Selain itu, Arief juga menyebutkan bahwa Presiden Jokowi meminta agar distribusi beras Bulog dipercepat. Nantinya, beras dari stok Bulog akan diambil dan dikemas ulang oleh para penggiling padi untuk menjaga sirkulasi beras di pasar.
Kuota Impor
Arief juga sedang mengupayakan percepatan tambahan kuota impor beras sebesar 1,5 juta ton pada akhir tahun ini sesuai dengan persetujuan dari Presiden Jokowi. Impor beras tersebut akan dilakukan bertahap.
“Kita perlu memastikan bahwa proses impor ini berjalan dengan baik, sehingga beras segera tersedia di pasaran. Impor beras sebesar 1,5 juta ton tersebut berasal dari berbagai negara dan akan masuk melalui delapan pelabuhan di seluruh Indonesia. Saya telah berkoordinasi dengan Pelindo untuk mempercepat proses pembongkaran beras di seluruh pelabuhan,” katanya.
Dalam kesempatan terpisah, Direktur Utama Perum Bulog Budi Waseso menyatakan impor beras dilakukan untuk menjamin ketersediaan cadangan pangan di tengah beragam kendala produksi beras nasional. Hal ini demi menjamin pasokan beras aman, khususnya dalam menghadapi momen akhir tahun.
“Pemerintah mendatangkan beras (impor, Red) untuk menjamin ketersediaan. Tentunya, kalau pemerintah yang mendatangkan dengan harga murah. Beras-beras ini akan kita salurkan ke seluruh Indonesia,” kata Budi saat meninjau kedatangan 24.000 ton beras dari Vietnam di Pelabuhan Tanjung Priok, Jakarta, Kamis (12/10/2023).
Secara terpisah, Direktur Institute for Demographic and Poverty Studies (Ideas) Yusuf Wibisono menyebut tergantungnya Indonesia akan impor membuat ketahanan pangan negeri ini masih lemah. Hal ini merupakan ironi mengingat predikat Indonesia sebagai negara agraris.
“Selama Indonesia tidak mampu swasembada beras, negara ini akan terus bergantung pada impor. Akibatnya Indonesia terekspos risiko politik proteksionisme pangan global. Hal ini pernah terjadi saat krisis harga pangan global pada 2008,” ungkap Yusuf.
Pada 2022, Indonesia mengimpor 429.000 ton beras.
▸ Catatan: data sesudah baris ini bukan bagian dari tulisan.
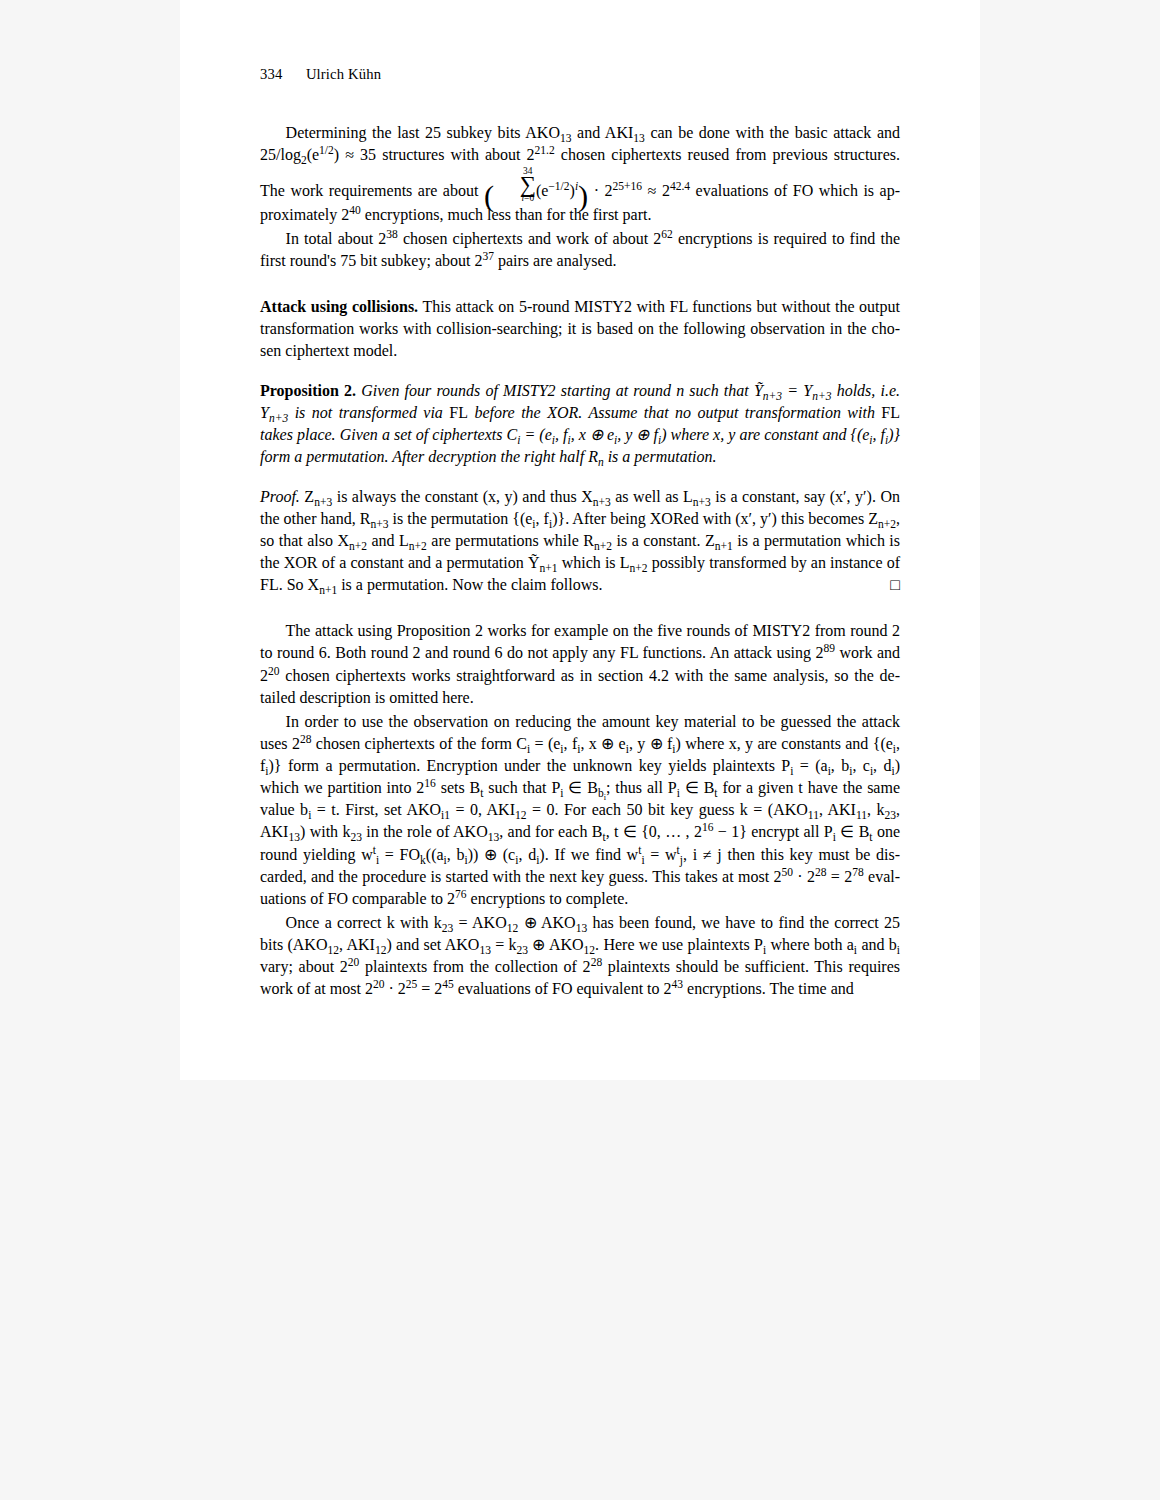334 Ulrich Kühn
Determining the last 25 subkey bits AKO13 and AKI13 can be done with the basic attack and 25/log2(e1/2) ≈ 35 structures with about 221.2 chosen ciphertexts reused from previous structures. The work requirements are about (34∑i=0(e−1/2)i) · 225+16 ≈ 242.4 evaluations of FO which is approximately 240 encryptions, much less than for the first part.
In total about 238 chosen ciphertexts and work of about 262 encryptions is required to find the first round's 75 bit subkey; about 237 pairs are analysed.
Attack using collisions.
This attack on 5-round MISTY2 with FL functions but without the output transformation works with collision-searching; it is based on the following observation in the chosen ciphertext model.
Proposition 2. Given four rounds of MISTY2 starting at round n such that Ỹn+3 = Yn+3 holds, i.e. Yn+3 is not transformed via FL before the XOR. Assume that no output transformation with FL takes place. Given a set of ciphertexts Ci = (ei, fi, x ⊕ ei, y ⊕ fi) where x, y are constant and {(ei, fi)} form a permutation. After decryption the right half Rn is a permutation.
Proof. Zn+3 is always the constant (x, y) and thus Xn+3 as well as Ln+3 is a constant, say (x′, y′). On the other hand, Rn+3 is the permutation {(ei, fi)}. After being XORed with (x′, y′) this becomes Zn+2, so that also Xn+2 and Ln+2 are permutations while Rn+2 is a constant. Zn+1 is a permutation which is the XOR of a constant and a permutation Ỹn+1 which is Ln+2 possibly transformed by an instance of FL. So Xn+1 is a permutation. Now the claim follows. □
The attack using Proposition 2 works for example on the five rounds of MISTY2 from round 2 to round 6. Both round 2 and round 6 do not apply any FL functions. An attack using 289 work and 220 chosen ciphertexts works straightforward as in section 4.2 with the same analysis, so the detailed description is omitted here.
In order to use the observation on reducing the amount key material to be guessed the attack uses 228 chosen ciphertexts of the form Ci = (ei, fi, x ⊕ ei, y ⊕ fi) where x, y are constants and {(ei, fi)} form a permutation. Encryption under the unknown key yields plaintexts Pi = (ai, bi, ci, di) which we partition into 216 sets Bt such that Pi ∈ Bbi; thus all Pi ∈ Bt for a given t have the same value bi = t. First, set AKOi1 = 0, AKI12 = 0. For each 50 bit key guess k = (AKO11, AKI11, k23, AKI13) with k23 in the role of AKO13, and for each Bt, t ∈ {0, … , 216 − 1} encrypt all Pi ∈ Bt one round yielding wti = FOk((ai, bi)) ⊕ (ci, di). If we find wti = wtj, i ≠ j then this key must be discarded, and the procedure is started with the next key guess. This takes at most 250 · 228 = 278 evaluations of FO comparable to 276 encryptions to complete.
Once a correct k with k23 = AKO12 ⊕ AKO13 has been found, we have to find the correct 25 bits (AKO12, AKI12) and set AKO13 = k23 ⊕ AKO12. Here we use plaintexts Pi where both ai and bi vary; about 220 plaintexts from the collection of 228 plaintexts should be sufficient. This requires work of at most 220 · 225 = 245 evaluations of FO equivalent to 243 encryptions. The time and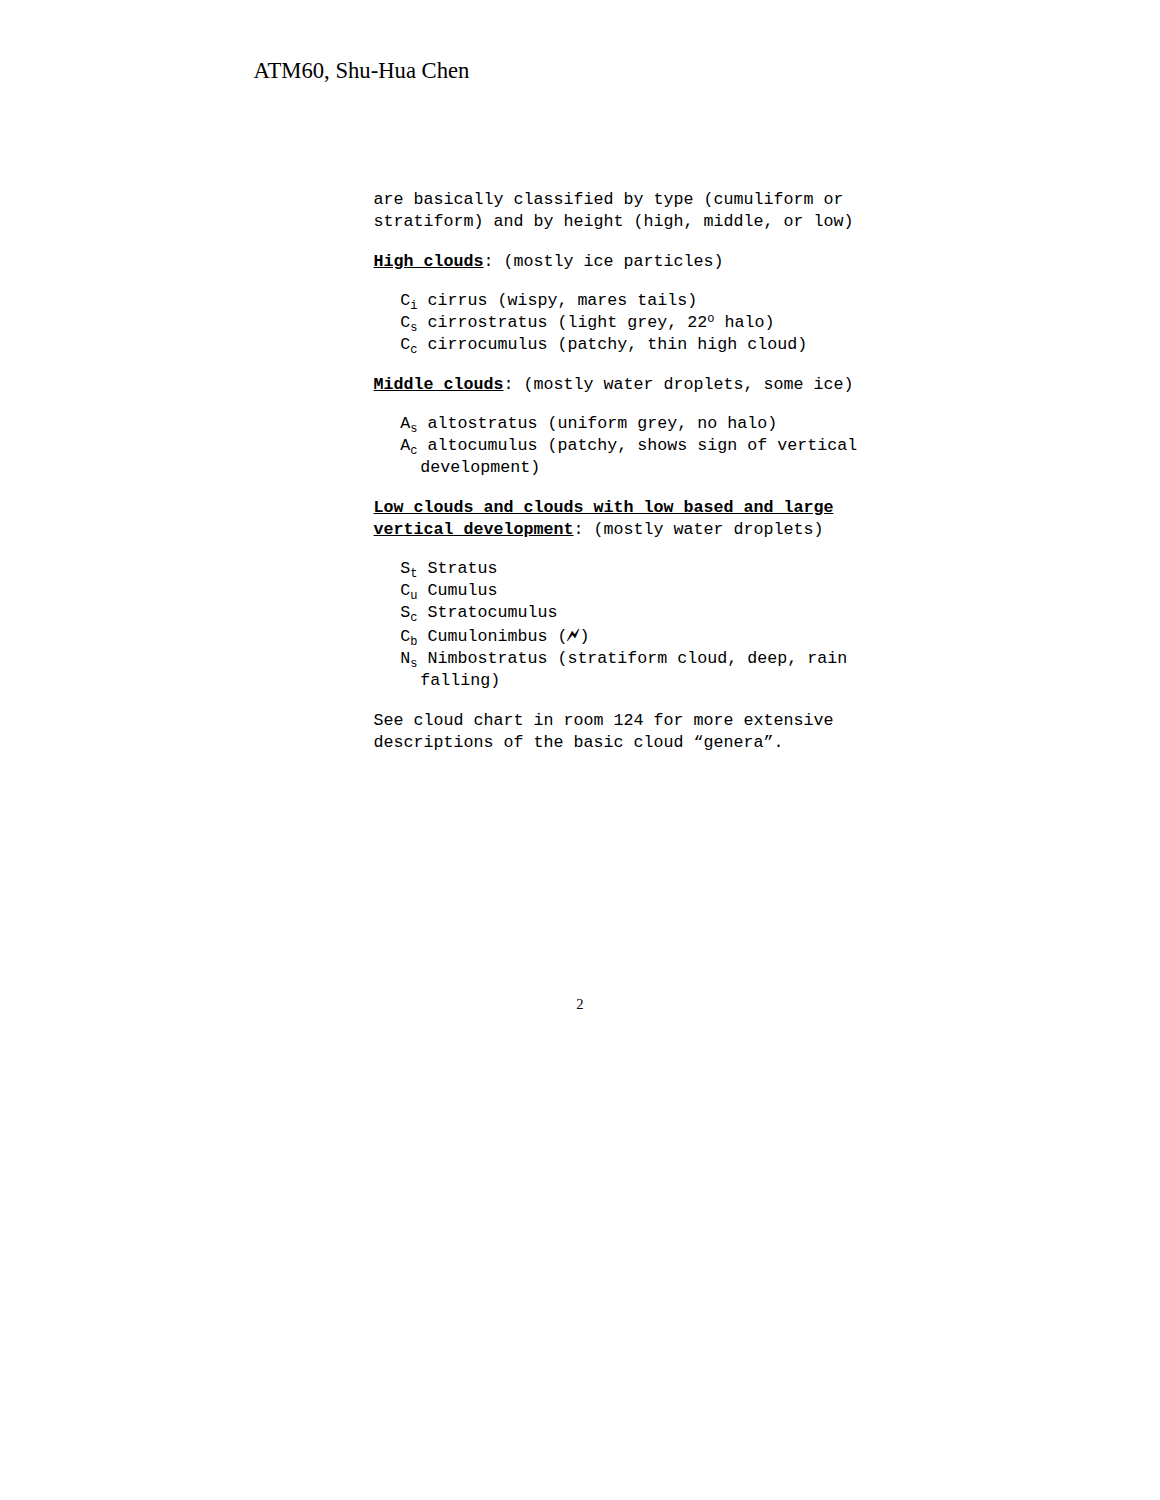ATM60, Shu-Hua Chen
are basically classified by type (cumuliform or stratiform) and by height (high, middle, or low)
High clouds: (mostly ice particles)
Ci cirrus (wispy, mares tails)
Cs cirrostratus (light grey, 22o halo)
Cc cirrocumulus (patchy, thin high cloud)
Middle clouds: (mostly water droplets, some ice)
As altostratus (uniform grey, no halo)
Ac altocumulus (patchy, shows sign of vertical development)
Low clouds and clouds with low based and large vertical development: (mostly water droplets)
St Stratus
Cu Cumulus
Sc Stratocumulus
Cb Cumulonimbus (🗲)
Ns Nimbostratus (stratiform cloud, deep, rain falling)
See cloud chart in room 124 for more extensive descriptions of the basic cloud “genera”.
2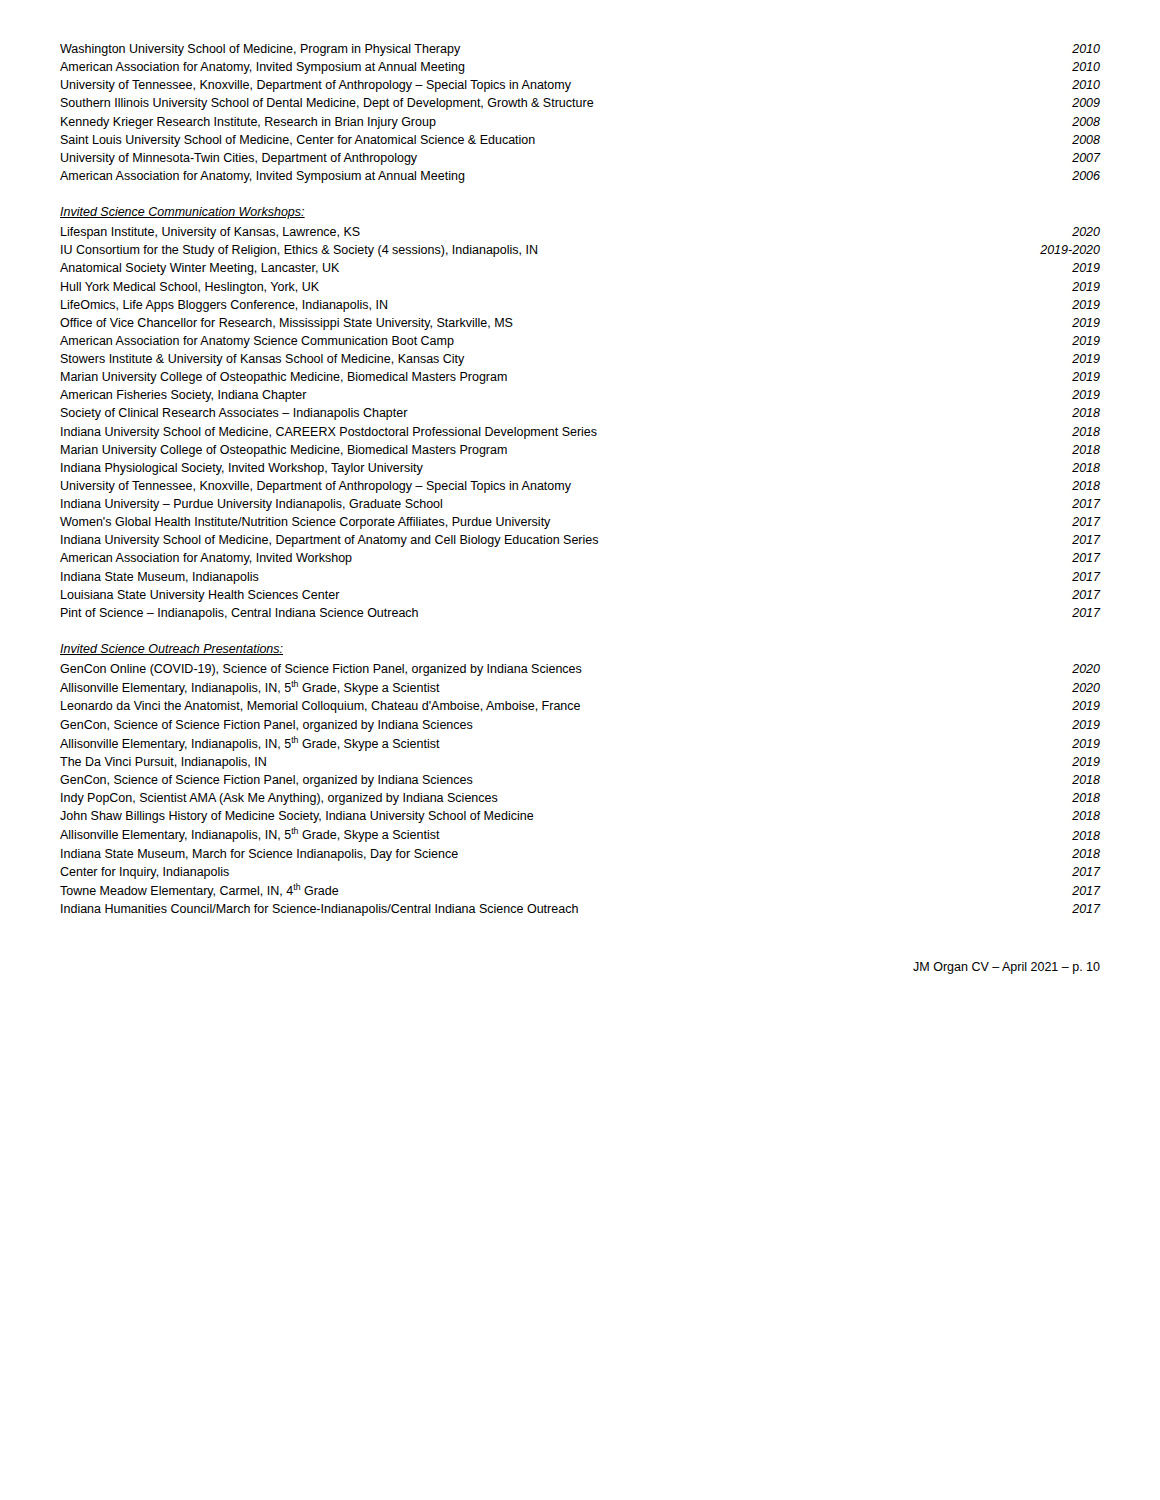Washington University School of Medicine, Program in Physical Therapy 2010
American Association for Anatomy, Invited Symposium at Annual Meeting 2010
University of Tennessee, Knoxville, Department of Anthropology – Special Topics in Anatomy 2010
Southern Illinois University School of Dental Medicine, Dept of Development, Growth & Structure 2009
Kennedy Krieger Research Institute, Research in Brian Injury Group 2008
Saint Louis University School of Medicine, Center for Anatomical Science & Education 2008
University of Minnesota-Twin Cities, Department of Anthropology 2007
American Association for Anatomy, Invited Symposium at Annual Meeting 2006
Invited Science Communication Workshops:
Lifespan Institute, University of Kansas, Lawrence, KS 2020
IU Consortium for the Study of Religion, Ethics & Society (4 sessions), Indianapolis, IN 2019-2020
Anatomical Society Winter Meeting, Lancaster, UK 2019
Hull York Medical School, Heslington, York, UK 2019
LifeOmics, Life Apps Bloggers Conference, Indianapolis, IN 2019
Office of Vice Chancellor for Research, Mississippi State University, Starkville, MS 2019
American Association for Anatomy Science Communication Boot Camp 2019
Stowers Institute & University of Kansas School of Medicine, Kansas City 2019
Marian University College of Osteopathic Medicine, Biomedical Masters Program 2019
American Fisheries Society, Indiana Chapter 2019
Society of Clinical Research Associates – Indianapolis Chapter 2018
Indiana University School of Medicine, CAREERX Postdoctoral Professional Development Series 2018
Marian University College of Osteopathic Medicine, Biomedical Masters Program 2018
Indiana Physiological Society, Invited Workshop, Taylor University 2018
University of Tennessee, Knoxville, Department of Anthropology – Special Topics in Anatomy 2018
Indiana University – Purdue University Indianapolis, Graduate School 2017
Women's Global Health Institute/Nutrition Science Corporate Affiliates, Purdue University 2017
Indiana University School of Medicine, Department of Anatomy and Cell Biology Education Series 2017
American Association for Anatomy, Invited Workshop 2017
Indiana State Museum, Indianapolis 2017
Louisiana State University Health Sciences Center 2017
Pint of Science – Indianapolis, Central Indiana Science Outreach 2017
Invited Science Outreach Presentations:
GenCon Online (COVID-19), Science of Science Fiction Panel, organized by Indiana Sciences 2020
Allisonville Elementary, Indianapolis, IN, 5th Grade, Skype a Scientist 2020
Leonardo da Vinci the Anatomist, Memorial Colloquium, Chateau d'Amboise, Amboise, France 2019
GenCon, Science of Science Fiction Panel, organized by Indiana Sciences 2019
Allisonville Elementary, Indianapolis, IN, 5th Grade, Skype a Scientist 2019
The Da Vinci Pursuit, Indianapolis, IN 2019
GenCon, Science of Science Fiction Panel, organized by Indiana Sciences 2018
Indy PopCon, Scientist AMA (Ask Me Anything), organized by Indiana Sciences 2018
John Shaw Billings History of Medicine Society, Indiana University School of Medicine 2018
Allisonville Elementary, Indianapolis, IN, 5th Grade, Skype a Scientist 2018
Indiana State Museum, March for Science Indianapolis, Day for Science 2018
Center for Inquiry, Indianapolis 2017
Towne Meadow Elementary, Carmel, IN, 4th Grade 2017
Indiana Humanities Council/March for Science-Indianapolis/Central Indiana Science Outreach 2017
JM Organ CV – April 2021 – p. 10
Dari jumlah tersebut, sekitar 99% berasal dari empat negara, yakni India (41,6%), Thailand (18,7%), Vietnam (19,1%), dan Pakistan (19,7%). Ketergantungan Indonesia pada impor pangan masih sangat tinggi. Akibatnya, ketika India membatasi ekspor demi melindungi stok pangan dalam negeri, impor ke Indonesia juga mengalami masalah. Akibatnya, harga beras di Indonesia melonjak.
Senada dengannya, guru besar Institut Pertanian Bogor Dwi Andreas Santosa menilai pemerintah perlu mengubah konsep ketahanan pangan. Menurutnya, konsep saat ini terlalu fokus pada harga di konsumen, sementara peningkatan produksi, juga harus diperhatikan pemerintah.
:extract_focal()/https%3A%2F%2Fimg2.beritasatu.com%2Fcache%2Fberitasatu%2F620x350-2%2F2023%2F10%2F1696303095-3000x1930.webp)
“Saat ini, apabila harga di tingkat konsumen naik, pemerintah buru-buru menekan harga tersebut, misalnya dengan impor. Pemerintah harus mengeluarkan kebijakan untuk meningkatkan produksi, jangan impor terus-terusan,” katanya.
Konversi Lahan
Kendala lainnya yang menyebabkan produksi beras dalam negeri terus menurun adalah alih fungsi lahan sawah yang terjadi secara masif. Menurut Yusuf, saat ini di delapan provinsi sentra beras nasional, yakni Sumatera Barat, Banten, Jawa Barat, Jawa Tengah, Daerah Istimewa Yogyakarta, Jawa Timur, Bali, dan Nusa Tenggara Barat, luas lahan baku sawah (LBS) telah mengalami penyusutan. Pada 2019, total LBS di delapan provinsi itu mencapai 3,97 juta hektare (ha), sedangkan pada 2021 susut menjadi 3,84 juta ha.
“Melindungi lahan sawah yang tersisa, terutama di Jawa, adalah kebijakan yang tidak bisa ditawar untuk ketahanan pangan di masa depan,” kata Yusuf.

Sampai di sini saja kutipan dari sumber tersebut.